Görülen lüzum üzerine bu çığlığı atıyorum!

Okçular tepesinde gafil aldananlardanım

arkamıza sarkan adamlar vardı,

topu kalemizde gördük

bir miktar yaramız vardı

beni sevecek gibi olunca sen

onu da faize gömdük,

bağışla beni yüce tanrım

Secdeye gelecek kadar kapını çalmadım.

Tövbe haşa

Çarmıhıma İsalar aradım yıllar boyunca

Son nefesimi sigaralara sakladım, usanmadım

Yıkadım ölümü kendime gassaldım.

Heceledim seni,

duvarlarda anti emperyalist şiirlerin fişleri

Y a ş a s ı n h a l k l a r ı n k a r d e ş l i ğ i.

Virajı hep içerden aldım

Daldım, eve misafir getirecek kadardım

Piyangodan ıslığımı tutturanlara

selam olsun ama

Demli bir çayın sabrı yoktu parkalarımda,

bozdular beni çarşılarda ve merdiven altlarında.

Eğer tanrım bu sabahlarda ısrarcıysan

Uyandırma beni

Çünkü okunmuyor senin gazetelerin burada

Manşetlerden kaç peygamberi indirdik bir bilsen

Hem zaten

Farz değilim bu günaydınlara.

Tuttuğum sır değil

Ağzımdan senin kuşların kaçacak diye korkuyorum.

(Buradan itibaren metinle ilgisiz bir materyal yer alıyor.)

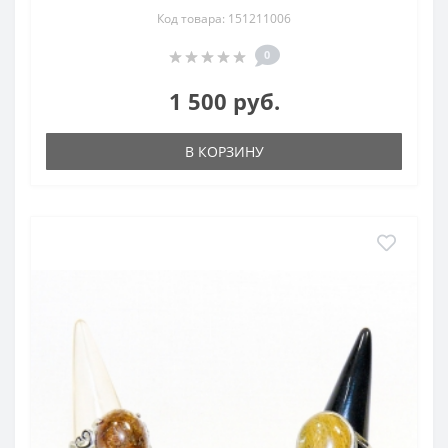
Код товара: 151211006
0
1 500 руб.
В КОРЗИНУ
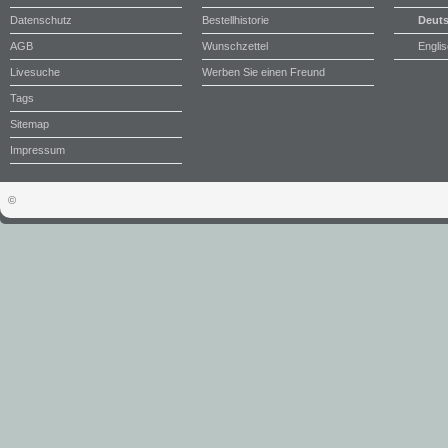
Datenschutz
Bestellhistorie
Deut
AGB
Wunschzettel
Engli
Livesuche
Werben Sie einen Freund
Tags
Sitemap
Impressum
©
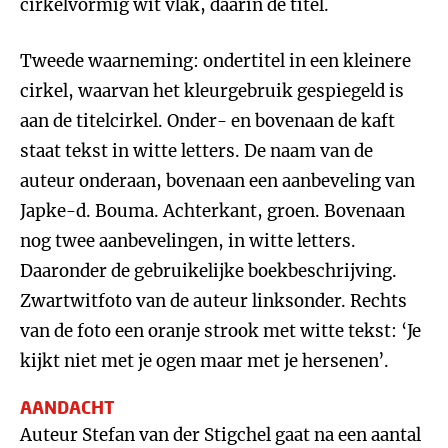
cirkelvormig wit vlak, daarin de titel.
Tweede waarneming: ondertitel in een kleinere
cirkel, waarvan het kleurgebruik gespiegeld is
aan de titelcirkel. Onder- en bovenaan de kaft
staat tekst in witte letters. De naam van de
auteur onderaan, bovenaan een aanbeveling van
Japke-d. Bouma. Achterkant, groen. Bovenaan
nog twee aanbevelingen, in witte letters.
Daaronder de gebruikelijke boekbeschrijving.
Zwartwitfoto van de auteur linksonder. Rechts
van de foto een oranje strook met witte tekst: ‘Je
kijkt niet met je ogen maar met je hersenen’.
AANDACHT
Auteur Stefan van der Stigchel gaat na een aantal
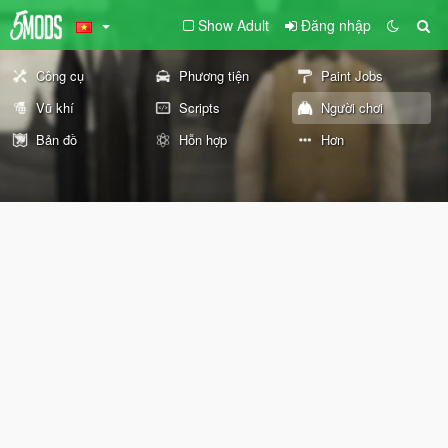
Show Adult
Đăng nhập
Công cụ
Phương tiện
Paint Jobs
Vũ khí
Scripts
Người chơi
Bản đồ
Hỗn hợp
Hơn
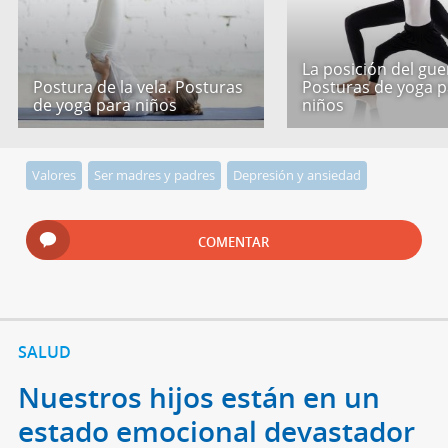
La posición del gue
Postura de la vela. Posturas
Posturas de yoga p
de yoga para niños
niños
Valores
Ser madres y padres
Depresión y ansiedad
COMENTAR
SALUD
Nuestros hijos están en un
estado emocional devastador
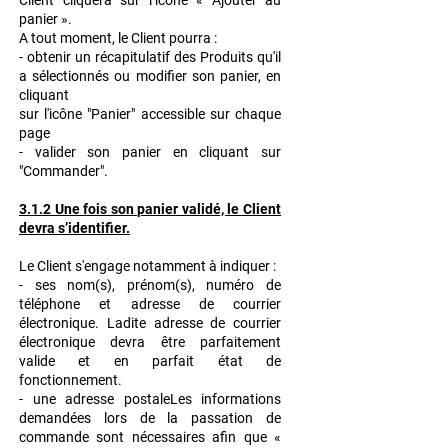
Client cliquera sur l’icône « Ajouter au
panier ».
A tout moment, le Client pourra :
- obtenir un récapitulatif des Produits qu'il
a sélectionnés ou modifier son panier, en
cliquant
sur l'icône "Panier" accessible sur chaque
page
- valider son panier en cliquant sur
"Commander".
3.1.2 Une fois son panier validé, le Client
devra s’identifier.
Le Client s'engage notamment à indiquer :
- ses nom(s), prénom(s), numéro de
téléphone et adresse de courrier
électronique. Ladite adresse de courrier
électronique devra être parfaitement
valide et en parfait état de
fonctionnement.
- une adresse postaleLes informations
demandées lors de la passation de
commande sont nécessaires afin que «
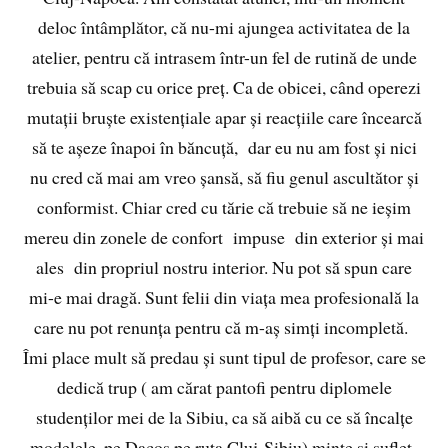
deloc întâmplător, că nu-mi ajungea activitatea de la
atelier, pentru că intrasem într-un fel de rutină de unde
trebuia să scap cu orice preț. Ca de obicei, când operezi
mutații bruște existențiale apar și reacțiile care încearcă
să te așeze înapoi în băncuță, dar eu nu am fost și nici
nu cred că mai am vreo șansă, să fiu genul ascultător și
conformist. Chiar cred cu tărie că trebuie să ne ieșim
mereu din zonele de confort impuse din exterior și mai
ales din propriul nostru interior. Nu pot să spun care
mi-e mai dragă. Sunt felii din viața mea profesională la
care nu pot renunța pentru că m-aș simți incompletă.
Îmi place mult să predau și sunt tipul de profesor, care se
dedică trup ( am cărat pantofi pentru diplomele
studenților mei de la Sibiu, ca să aibă cu ce să încalțe
modelele, pe Dacos pe ruta Cluj-Sibiu) minte și suflet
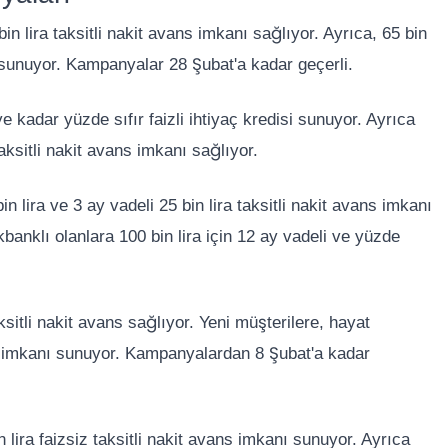
in lira taksitli nakit avans imkanı sağlıyor. Ayrıca, 65 bin
atı sunuyor. Kampanyalar 28 Şubat'a kadar geçerli.
 kadar yüzde sıfır faizli ihtiyaç kredisi sunuyor. Ayrıca
i taksitli nakit avans imkanı sağlıyor.
n lira ve 3 ay vadeli 25 bin lira taksitli nakit avans imkanı
banklı olanlara 100 bin lira için 12 ay vadeli ve yüzde
itli nakit avans sağlıyor. Yeni müşterilere, hayat
redi imkanı sunuyor. Kampanyalardan 8 Şubat'a kadar
 lira faizsiz taksitli nakit avans imkanı sunuyor. Ayrıca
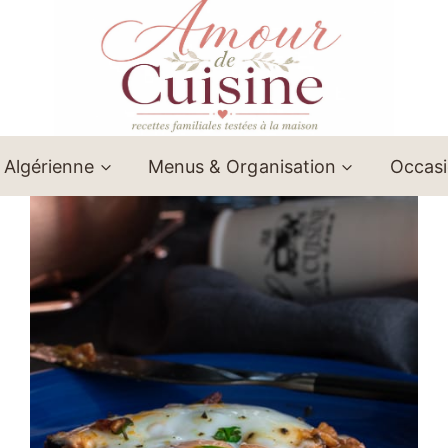
 Algérienne
Menus & Organisation
Occas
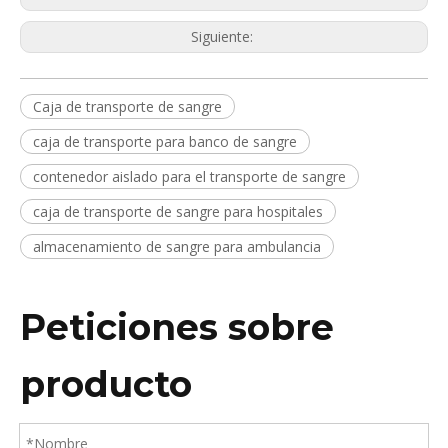
Siguiente:
Caja de transporte de sangre
caja de transporte para banco de sangre
contenedor aislado para el transporte de sangre
caja de transporte de sangre para hospitales
almacenamiento de sangre para ambulancia
Peticiones sobre
producto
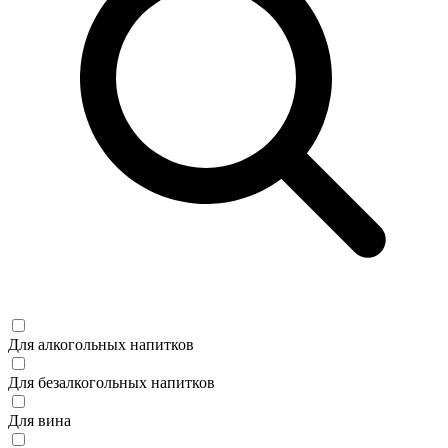
Для алкогольных напитков
Для безалкогольных напитков
Для вина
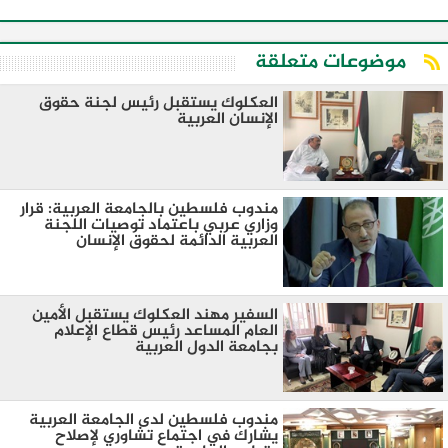
موضوعات متعلقة
العكلوك يستقبل رئيس لجنة حقوق
الإنسان العربية
مندوب فلسطين بالجامعة العربية: قرار
وزاري عربي باعتماد توصيات اللجنة
العربية الدائمة لحقوق الإنسان
السفير مهند العكلوك يستقبل الأمين
العام المساعد رئيس قطاع الإعلام
بجامعة الدول العربية
مندوب فلسطين لدى الجامعة العربية
يشارك في اجتماع تشاوري لإصلاح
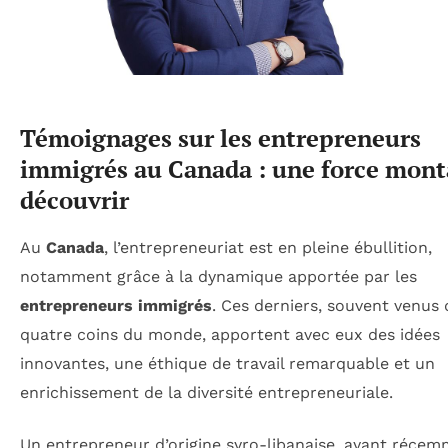
Témoignages sur les entrepreneurs
immigrés au Canada : une force mont
découvrir
Au
Canada
, l’entrepreneuriat est en pleine ébullition,
notamment grâce à la dynamique apportée par les
entrepreneurs immigrés
. Ces derniers, souvent venus 
quatre coins du monde, apportent avec eux des idées
innovantes, une éthique de travail remarquable et un
enrichissement de la diversité entrepreneuriale.
Un entrepreneur d’origine syro-libanaise, ayant réce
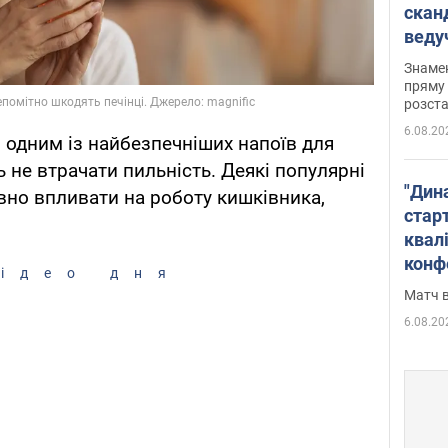
скан
веду
захе
Знаме
пряму 
розста
6.08.20
одним із найбезпечніших напоїв для
ь не втрачати пильність. Деякі популярні
"Дин
вно впливати на роботу кишківника,
стар
квалі
конф
ідео дня
Матч в
6.08.20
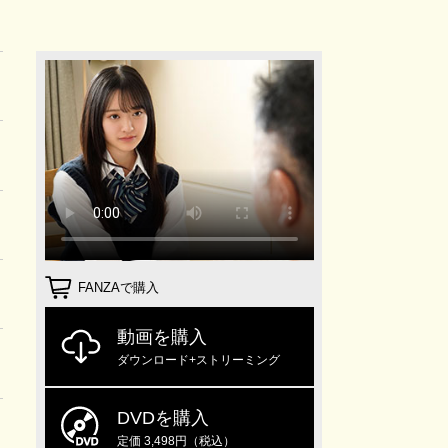
FANZAで購入
動画を購入
ダウンロード+ストリーミング
DVDを購入
定価 3,498円（税込）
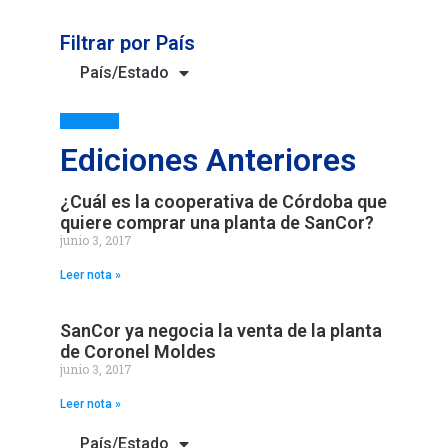
Filtrar por País
País/Estado
Ediciones Anteriores
¿Cuál es la cooperativa de Córdoba que
quiere comprar una planta de SanCor?
junio 3, 2017
Leer nota »
SanCor ya negocia la venta de la planta
de Coronel Moldes
junio 3, 2017
Leer nota »
País/Estado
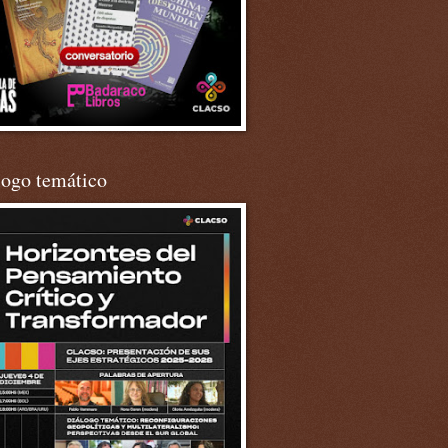
logo temático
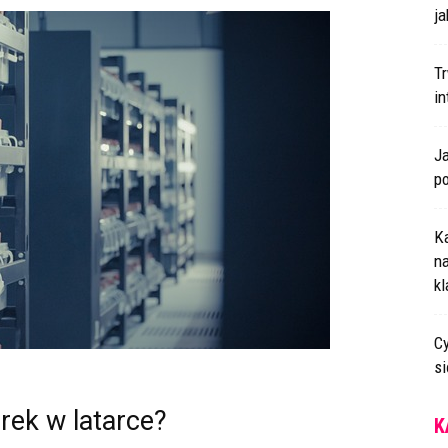
ja
T
i
J
p
K
n
k
Cy
s
ek w latarce?
K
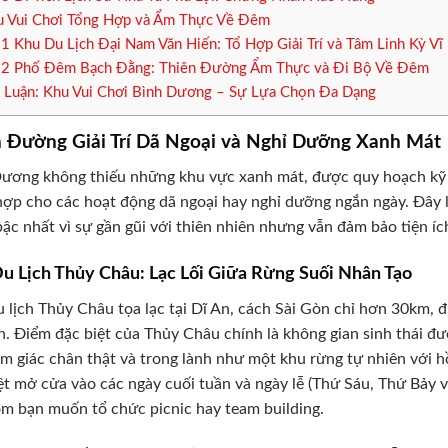
 Vui Chơi Tổng Hợp và Ẩm Thực Về Đêm
.1
Khu Du Lịch Đại Nam Văn Hiến: Tổ Hợp Giải Trí và Tâm Linh Kỳ Vĩ
.2
Phố Đêm Bạch Đằng: Thiên Đường Ẩm Thực và Đi Bộ Về Đêm
 Luận: Khu Vui Chơi Bình Dương – Sự Lựa Chọn Đa Dạng
n Đường Giải Trí Dã Ngoại và Nghỉ Dưỡng Xanh Mát
ương không thiếu những khu vực xanh mát, được quy hoạch kỹ lư
hợp cho các hoạt động dã ngoại hay nghỉ dưỡng ngắn ngày. Đây
bậc nhất vì sự gần gũi với thiên nhiên nhưng vẫn đảm bảo tiện íc
u Lịch Thủy Châu: Lạc Lối Giữa Rừng Suối Nhân Tạo
 lịch Thủy Châu tọa lạc tại Dĩ An, cách Sài Gòn chỉ hơn 30km,
ền. Điểm đặc biệt của Thủy Châu chính là không gian sinh thái đ
m giác chân thật và trong lành như một khu rừng tự nhiên với h
ệt mở cửa vào các ngày cuối tuần và ngày lễ (Thứ Sáu, Thứ Bảy v
m bạn muốn tổ chức picnic hay team building.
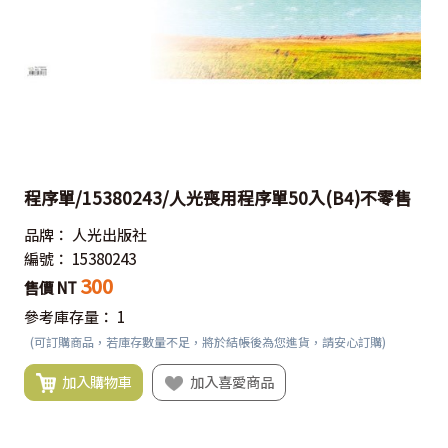
程序單/15380243/人光喪用程序單50入(B4)不零售
品牌：
人光出版社
編號：
15380243
300
售價 NT
參考庫存量：
1
(可訂購商品，若庫存數量不足，將於結帳後為您進貨，請安心訂購)
加入購物車
加入喜愛商品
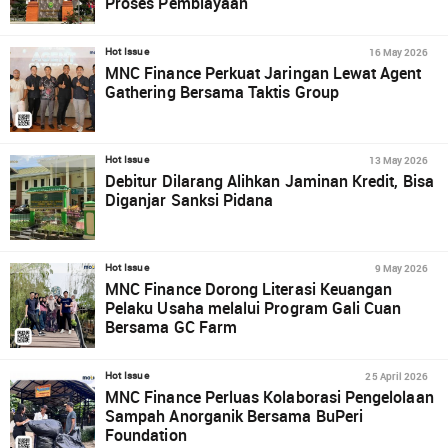
Proses Pembiayaan
16 May 2026
Hot Issue
MNC Finance Perkuat Jaringan Lewat Agent
Gathering Bersama Taktis Group
13 May 2026
Hot Issue
Debitur Dilarang Alihkan Jaminan Kredit, Bisa
Diganjar Sanksi Pidana
9 May 2026
Hot Issue
MNC Finance Dorong Literasi Keuangan
Pelaku Usaha melalui Program Gali Cuan
Bersama GC Farm
25 April 2026
Hot Issue
MNC Finance Perluas Kolaborasi Pengelolaan
Sampah Anorganik Bersama BuPeri
Foundation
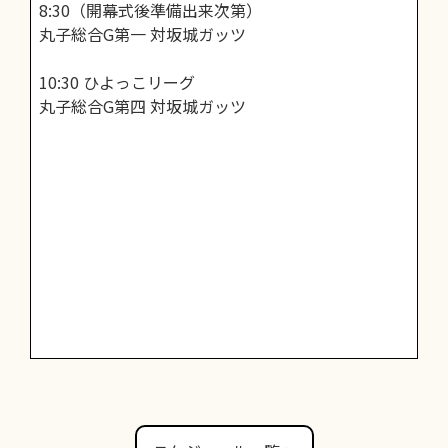
8:30（開幕式後準備出来次第）
丸子総合G第一 対坂城ガッツ
10:30 ひよっこリーグ
丸子総合G第四 対坂城ガッツ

Yapma çiçekler giymiş bir karabasanım vardı,

ev senin evindi ben ne kadar

kabus dediysem de sen bunlar toz dedin!

Balkanlardan gelen soğuk hava dalgasından saklarsın boynunu,

kaç dünya savaşı

kaç sevişme

kaç telefon kulübesi

kaç otel odası

Kaç şehirler arası otobüs terminali...

görmüştür senin boynun,

görmüş müdür sahi?

hiçbir mevsim sonbahar kadar erotik gelmedi

Kadınlar giyindi kadınlar soyundu

bu ağaçlar bu dallar dün gece kimin koynuna sokuldu?